== Text zur Analyse ==
Das griechische Wort Ode heißt zunächst nichts anderes als Lied, es war Gesang, ohne Endreim und nach strenger Metrik verfaßt. Ich liebe den Stabreim. Insofern waren und sind eigentlich alle meine Gedichte gereimt, also selbst die, welche mit freien Versen daherschweben. Da bin ich weiter ein alter Germane.
Typisch für die griechische und lateinische Ode ist das Lob bzw. die Besingung von etwas Konkretem. In meinem Fall zum Beispiel der Preis der Bülbüls (Sperlinge) von Swatow. Swatow, so lautet die alte Schreibung für Shantou, der Hafenstadt in Südwestchina, wo ich seit Jahren zuhause bin. Oder zum Beispiel die Rühmung der Bauhinien, der Orchideenbäume (Bauhinia), launisch verbreitet bis nach Hongkong. Diese werfen üppig ihre farbigen Blätter von sich, so daß man auf den Wegen der paradiesischen Universität Shantou fast über sie steigen muß, um bei Regen nicht auszugleiten.
===
== Daten zur Analyse ==
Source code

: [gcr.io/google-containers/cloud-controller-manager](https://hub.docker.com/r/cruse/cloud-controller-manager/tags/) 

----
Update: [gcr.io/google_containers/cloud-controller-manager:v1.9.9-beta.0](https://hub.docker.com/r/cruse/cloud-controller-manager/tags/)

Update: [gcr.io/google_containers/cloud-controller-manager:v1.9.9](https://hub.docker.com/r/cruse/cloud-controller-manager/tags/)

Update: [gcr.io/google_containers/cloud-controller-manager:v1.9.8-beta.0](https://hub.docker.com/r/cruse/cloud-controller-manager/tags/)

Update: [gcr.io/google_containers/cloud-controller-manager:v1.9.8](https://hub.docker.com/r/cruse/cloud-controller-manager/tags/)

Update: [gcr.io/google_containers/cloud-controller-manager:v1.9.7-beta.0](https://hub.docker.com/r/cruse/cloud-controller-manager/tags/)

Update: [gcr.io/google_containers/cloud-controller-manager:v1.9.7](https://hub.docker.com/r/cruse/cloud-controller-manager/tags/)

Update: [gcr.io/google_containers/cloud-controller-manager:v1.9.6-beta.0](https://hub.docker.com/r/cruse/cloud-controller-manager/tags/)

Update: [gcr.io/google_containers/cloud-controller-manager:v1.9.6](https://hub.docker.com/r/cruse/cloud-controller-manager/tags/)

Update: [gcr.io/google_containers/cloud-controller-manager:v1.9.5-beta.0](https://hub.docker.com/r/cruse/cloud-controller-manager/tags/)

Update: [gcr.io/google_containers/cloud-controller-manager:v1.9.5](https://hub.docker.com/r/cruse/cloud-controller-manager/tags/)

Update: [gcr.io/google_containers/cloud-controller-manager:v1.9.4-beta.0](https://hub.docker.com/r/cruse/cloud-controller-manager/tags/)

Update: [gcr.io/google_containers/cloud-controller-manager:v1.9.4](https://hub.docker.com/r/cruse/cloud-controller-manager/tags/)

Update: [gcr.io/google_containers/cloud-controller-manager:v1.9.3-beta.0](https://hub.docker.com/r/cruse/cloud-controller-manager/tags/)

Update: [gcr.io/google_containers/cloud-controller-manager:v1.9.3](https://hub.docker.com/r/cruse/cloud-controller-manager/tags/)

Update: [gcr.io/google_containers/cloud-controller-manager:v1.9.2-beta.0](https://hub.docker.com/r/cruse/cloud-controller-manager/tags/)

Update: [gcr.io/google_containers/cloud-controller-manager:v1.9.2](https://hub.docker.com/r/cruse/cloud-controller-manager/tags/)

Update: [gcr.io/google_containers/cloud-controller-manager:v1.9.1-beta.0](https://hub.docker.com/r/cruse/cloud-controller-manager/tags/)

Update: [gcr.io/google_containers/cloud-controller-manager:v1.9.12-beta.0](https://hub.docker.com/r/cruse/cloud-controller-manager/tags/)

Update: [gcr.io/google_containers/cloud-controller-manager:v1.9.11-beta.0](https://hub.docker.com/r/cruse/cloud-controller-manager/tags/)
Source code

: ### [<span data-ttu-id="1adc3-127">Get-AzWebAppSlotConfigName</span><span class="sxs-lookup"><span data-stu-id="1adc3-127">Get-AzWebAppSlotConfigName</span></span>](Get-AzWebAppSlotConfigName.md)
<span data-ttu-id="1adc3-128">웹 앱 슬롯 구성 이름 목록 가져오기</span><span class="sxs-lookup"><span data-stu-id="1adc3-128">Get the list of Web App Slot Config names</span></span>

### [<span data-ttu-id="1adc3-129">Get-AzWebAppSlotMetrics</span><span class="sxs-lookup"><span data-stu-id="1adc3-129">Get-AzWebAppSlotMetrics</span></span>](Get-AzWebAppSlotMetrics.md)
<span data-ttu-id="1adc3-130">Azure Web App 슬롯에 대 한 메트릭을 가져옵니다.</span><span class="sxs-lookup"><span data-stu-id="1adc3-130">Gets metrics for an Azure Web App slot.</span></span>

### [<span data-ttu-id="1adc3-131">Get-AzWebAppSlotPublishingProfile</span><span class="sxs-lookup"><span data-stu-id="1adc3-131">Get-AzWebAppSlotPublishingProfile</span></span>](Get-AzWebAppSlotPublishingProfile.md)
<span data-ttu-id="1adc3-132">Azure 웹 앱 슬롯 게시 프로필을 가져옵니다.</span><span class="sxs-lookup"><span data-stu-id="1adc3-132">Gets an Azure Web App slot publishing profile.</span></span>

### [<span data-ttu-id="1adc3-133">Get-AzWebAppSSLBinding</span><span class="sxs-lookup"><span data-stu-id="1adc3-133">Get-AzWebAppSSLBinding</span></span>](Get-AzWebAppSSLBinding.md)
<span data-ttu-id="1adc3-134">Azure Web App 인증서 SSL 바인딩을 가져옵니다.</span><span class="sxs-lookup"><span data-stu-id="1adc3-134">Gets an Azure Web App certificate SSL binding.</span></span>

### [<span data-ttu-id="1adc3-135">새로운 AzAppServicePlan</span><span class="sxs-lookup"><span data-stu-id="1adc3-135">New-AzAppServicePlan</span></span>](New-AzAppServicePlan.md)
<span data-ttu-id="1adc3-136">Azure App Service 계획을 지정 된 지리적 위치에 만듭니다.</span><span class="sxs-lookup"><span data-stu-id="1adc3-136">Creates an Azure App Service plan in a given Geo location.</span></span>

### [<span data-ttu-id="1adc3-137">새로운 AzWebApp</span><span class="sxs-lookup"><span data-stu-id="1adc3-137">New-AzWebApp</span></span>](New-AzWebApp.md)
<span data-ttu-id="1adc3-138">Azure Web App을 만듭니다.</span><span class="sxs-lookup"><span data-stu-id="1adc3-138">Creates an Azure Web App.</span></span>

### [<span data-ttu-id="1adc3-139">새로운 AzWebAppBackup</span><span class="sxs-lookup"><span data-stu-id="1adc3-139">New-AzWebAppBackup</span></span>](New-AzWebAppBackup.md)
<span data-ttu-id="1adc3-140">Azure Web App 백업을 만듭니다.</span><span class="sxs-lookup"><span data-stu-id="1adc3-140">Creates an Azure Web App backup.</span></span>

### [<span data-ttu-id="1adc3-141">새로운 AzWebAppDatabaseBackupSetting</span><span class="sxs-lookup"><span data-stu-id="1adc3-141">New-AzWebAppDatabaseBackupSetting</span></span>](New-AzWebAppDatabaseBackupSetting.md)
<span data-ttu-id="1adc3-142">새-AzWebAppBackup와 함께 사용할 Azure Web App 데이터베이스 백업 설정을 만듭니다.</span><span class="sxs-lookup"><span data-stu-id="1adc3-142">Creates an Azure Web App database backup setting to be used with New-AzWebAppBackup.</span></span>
===
Gib aus dem Text über die Ode den Abschnitt von „Typisch für die“ bis „Regen nicht auszugleiten.“ wortgetreu aus.

▶ Antwort:
Typisch für die griechische und lateinische Ode ist das Lob bzw. die Besingung von etwas Konkretem. In meinem Fall zum Beispiel der Preis der Bülbüls (Sperlinge) von Swatow. Swatow, so lautet die alte Schreibung für Shantou, der Hafenstadt in Südwestchina, wo ich seit Jahren zuhause bin. Oder zum Beispiel die Rühmung der Bauhinien, der Orchideenbäume (Bauhinia), launisch verbreitet bis nach Hongkong. Diese werfen üppig ihre farbigen Blätter von sich, so daß man auf den Wegen der paradiesischen Universität Shantou fast über sie steigen muß, um bei Regen nicht auszugleiten.